The problem: Give each line of the data below as one string in a JSON list, omitting any blank lines.

Given material:
━━━━━━━━━━━━━━━━

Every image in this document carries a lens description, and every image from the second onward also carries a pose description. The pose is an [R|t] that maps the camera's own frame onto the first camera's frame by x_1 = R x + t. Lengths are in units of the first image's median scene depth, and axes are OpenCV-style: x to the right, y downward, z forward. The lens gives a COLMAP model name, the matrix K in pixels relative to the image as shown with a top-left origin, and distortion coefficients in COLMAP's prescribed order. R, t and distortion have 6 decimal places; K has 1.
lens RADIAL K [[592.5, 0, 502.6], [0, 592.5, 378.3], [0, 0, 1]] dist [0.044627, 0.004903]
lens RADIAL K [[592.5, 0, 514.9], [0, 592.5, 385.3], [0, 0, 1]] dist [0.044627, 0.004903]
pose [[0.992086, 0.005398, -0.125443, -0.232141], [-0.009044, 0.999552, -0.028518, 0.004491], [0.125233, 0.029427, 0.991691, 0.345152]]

━━━━━━━━━━━━━━━━

Answer:
[
  "Every image in this document carries a lens description, and every image from the second onward also carries a pose description. The pose is an [R|t] that maps the camera's own frame onto the first camera's frame by x_1 = R x + t. Lengths are in units of the first image's median scene depth, and axes are OpenCV-style: x to the right, y downward, z forward. The lens gives a COLMAP model name, the matrix K in pixels relative to the image as shown with a top-left origin, and distortion coefficients in COLMAP's prescribed order. R, t and distortion have 6 decimal places; K has 1.",
  "lens RADIAL K [[592.5, 0, 502.6], [0, 592.5, 378.3], [0, 0, 1]] dist [0.044627, 0.004903]",
  "lens RADIAL K [[592.5, 0, 514.9], [0, 592.5, 385.3], [0, 0, 1]] dist [0.044627, 0.004903]",
  "pose [[0.992086, 0.005398, -0.125443, -0.232141], [-0.009044, 0.999552, -0.028518, 0.004491], [0.125233, 0.029427, 0.991691, 0.345152]]"
]